Meine Gedanken sind bei den Menschen in Afghanistan. Alle, die jetzt nicht über akute Hilfe für die Fliehenden, sondern über Abschiebung reden – schämt Euch.

Die Geschwindigkeit mit der die Taliban vorrückten, gibt gut Aufschluss über ihre Vorhaben: Die totale Machtergreifung, ohne Rücksicht auf Verluste. Gutgemeinte Appelle an diese sind passé, geschweige denn, dass noch jemand seriös von Abschiebungen in das Gebiet sprechen kann. Fakt ist: Es gab viele Fehleinschätzungen die letzten Wochen und zahlreiche Versäumnisse die letzten Jahre. Die Illusion einiger mit einem moderaten Emirat geordnete internationale Beziehungen führen zu können, ist dahin. Mit fanatischen Mördern zu kollaborieren ist keine Option. Jetzt geht es um Leben und Tod – rasche, internationale Hilfe ist entscheidend:

1. Sicherstellung weiterer Evakuierungen – zumindest Ortseinsatzkräfte, Journalist*innen, Menschenrechtsaktivist*innen, Frauen, Mädchen und Kinder müssen so schnell wie möglich in Sicherheit gebracht werden. Österreich muss besonders vulnerablen Gruppen Schutz anbieten.
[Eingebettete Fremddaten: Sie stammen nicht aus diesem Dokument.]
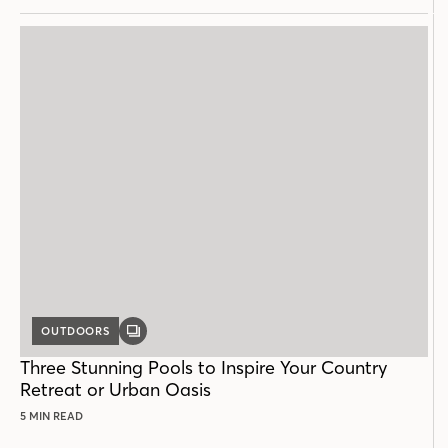
OUTDOORS
GALLERY
POST
Three Stunning Pools to Inspire Your Country
Retreat or Urban Oasis
5 MIN READ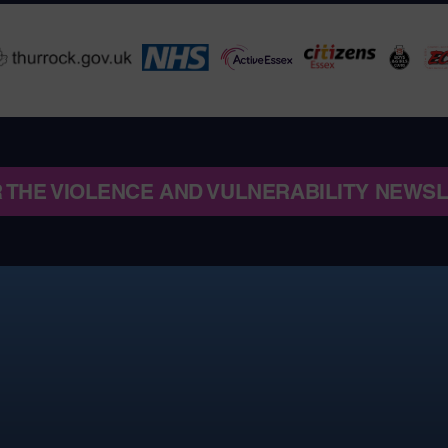
R THE VIOLENCE AND VULNERABILITY NEWS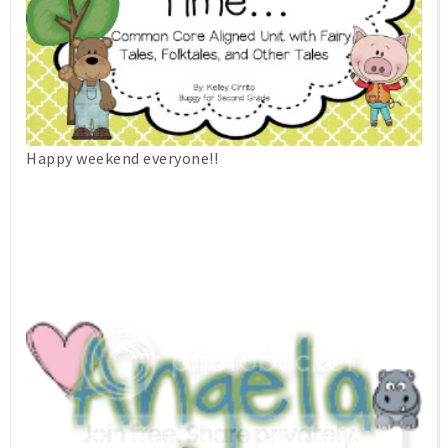
Happy weekend everyone!!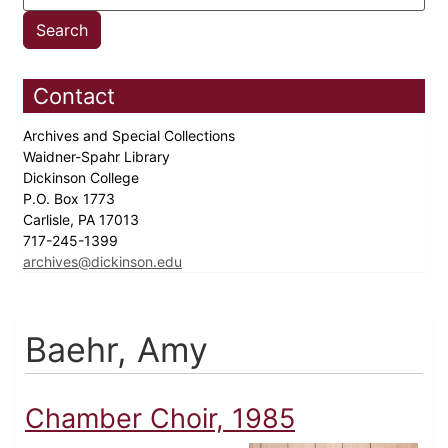
Contact
Archives and Special Collections
Waidner-Spahr Library
Dickinson College
P.O. Box 1773
Carlisle, PA 17013
717-245-1399
archives@dickinson.edu
Baehr, Amy
Chamber Choir, 1985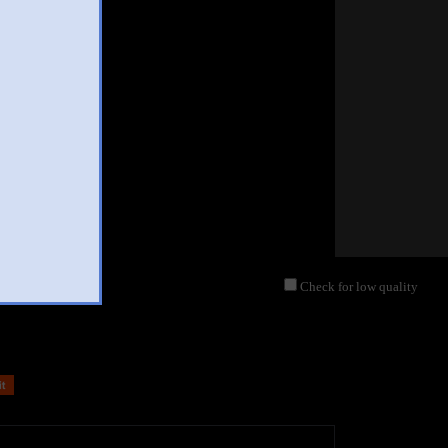
Check for low quality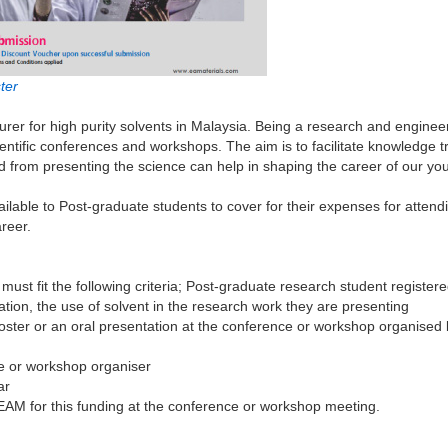
ter
turer for high purity solvents in Malaysia. Being a research and engine
tific conferences and workshops. The aim is to facilitate knowledge tra
from presenting the science can help in shaping the career of our you
ble to Post-graduate students to cover for their expenses for attendi
areer.
must fit the following criteria; Post-graduate research student register
tion, the use of solvent in the research work they are presenting
poster or an oral presentation at the conference or workshop organised
ce or workshop organiser
ar
EAM for this funding at the conference or workshop meeting.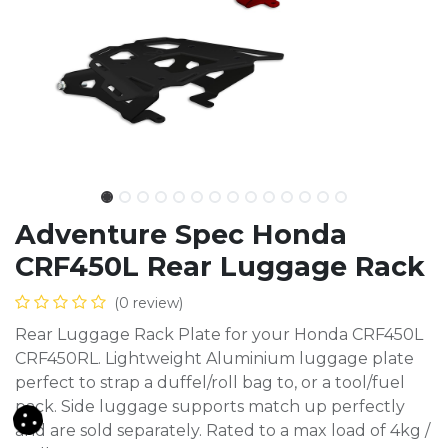
Adventure Spec Honda
CRF450L Rear Luggage Rack
(0 review)
Rear Luggage Rack Plate for your Honda CRF450L
CRF450RL. Lightweight Aluminium luggage plate
perfect to strap a duffel/roll bag to, or a tool/fuel
pack. Side luggage supports match up perfectly
and are sold separately. Rated to a max load of 4kg /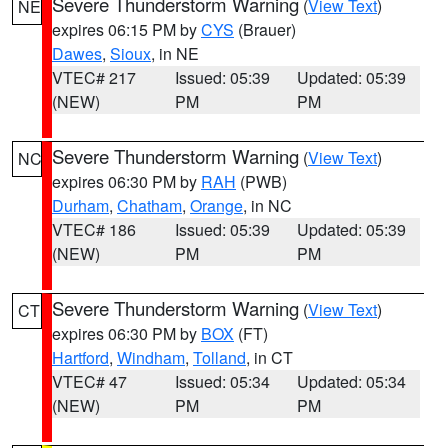
Severe Thunderstorm Warning
(
View Text
)
NE
expires 06:15 PM by
CYS
(Brauer)
Dawes
,
Sioux
, in NE
VTEC# 217
Issued: 05:39
Updated: 05:39
(NEW)
PM
PM
Severe Thunderstorm Warning
(
View Text
)
NC
expires 06:30 PM by
RAH
(PWB)
Durham
,
Chatham
,
Orange
, in NC
VTEC# 186
Issued: 05:39
Updated: 05:39
(NEW)
PM
PM
Severe Thunderstorm Warning
(
View Text
)
CT
expires 06:30 PM by
BOX
(FT)
Hartford
,
Windham
,
Tolland
, in CT
VTEC# 47
Issued: 05:34
Updated: 05:34
(NEW)
PM
PM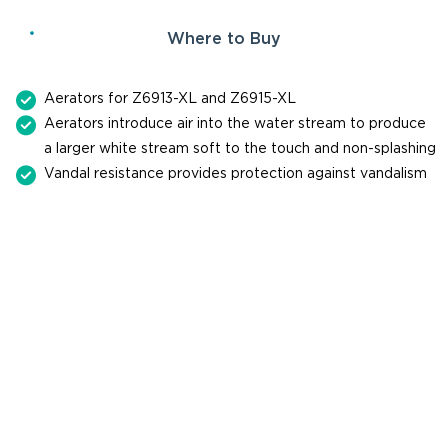
Where to Buy
Aerators for Z6913-XL and Z6915-XL
Aerators introduce air into the water stream to produce
a larger white stream soft to the touch and non-splashing
Vandal resistance provides protection against vandalism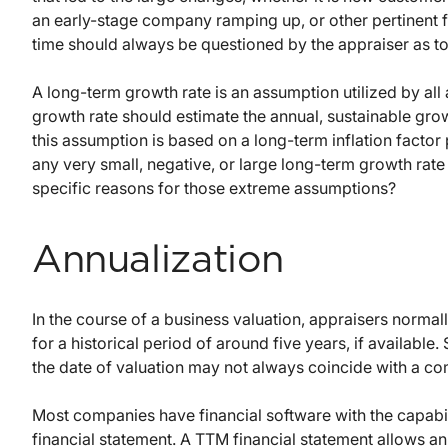
an early-stage company ramping up, or other pertinent f
time should always be questioned by the appraiser as to t
A long-term growth rate is an assumption utilized by all 
growth rate should estimate the annual, sustainable gro
this assumption is based on a long-term inflation factor
any very small, negative, or large long-term growth rate
specific reasons for those extreme assumptions?
Annualization
In the course of a business valuation, appraisers norma
for a historical period of around five years, if available
the date of valuation may not always coincide with a co
Most companies have financial software with the capabil
financial statement. A TTM financial statement allows an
2. In den Nachbarregionen muss rasch die Versorgungslage für die vertriebenen und flüchtenden Menschen hergestellt werden. Das oberste Ziel muss sein die Fluchtwege in die Nachbarstaaten offen zu halten. Schutz der Zivilbevölkerung heißt auch Schutz für die Binnenvertrieben, sichere, effektive Fluchtmöglichkeiten in die Region, unter anderem nach Pakistan und in den Iran (wo sich die meisten afghanischen Flüchtlinge befinden), aber auch Fluchtmöglichkeiten in die USA, nach Kanada, Australien und nach Europa, durch gezielte Resettlement- und humanitäre Aufnahmeprogramme.

3. Debatten über Abschiebungen sind eine absolute Themenverfehlung und eine Verkennung der Situation. Österreich muss jetzt Impulse für die Unterstützung von Flüchtenden in den sicheren Regionen setzen und sich aus dem AKF mit einem Millionenbetrag an humanitärer Hilfe beteiligen.

4. Koordiniertes Vorgehen der EU-27 ist notwendig – keine Alleingänge, keine Parallelstrukturen neben der EU. Wir haben aus 2011 gelernt, dass Alleingänge einzelner Regierungen nicht zielführend sind, es braucht ein akkordiertes EU-Programm.

5. Beim heutigen UN-Sicherheitsrat ist die Involvierung der Region (neben den Doha-Teilnehmer*innen, Iran, Pakistan und andere zentrale regionale Player) entscheidend. Morgen tagen auf EU-Ebene die Außenminister*innen, am Mittwoch die Innenminister*innen, ich fordere einen gesamtheitlichen EU-Sondergipfel mit Beteiligung von u.a. IRK, IOM, UNHCR.

Darüber hinaus: Eine Schande, wie wir angesichts der Katastrophe versagen und den verzweifelten Menschen, die sich an die letzten Flugzeuge klammern, keine Perspektiven zu bieten imstande sind. Unsere Beteuerungen zu Menschenrechten sollen daran gemessen werden, wie unser Einsatz dafür jetzt konkret aussieht.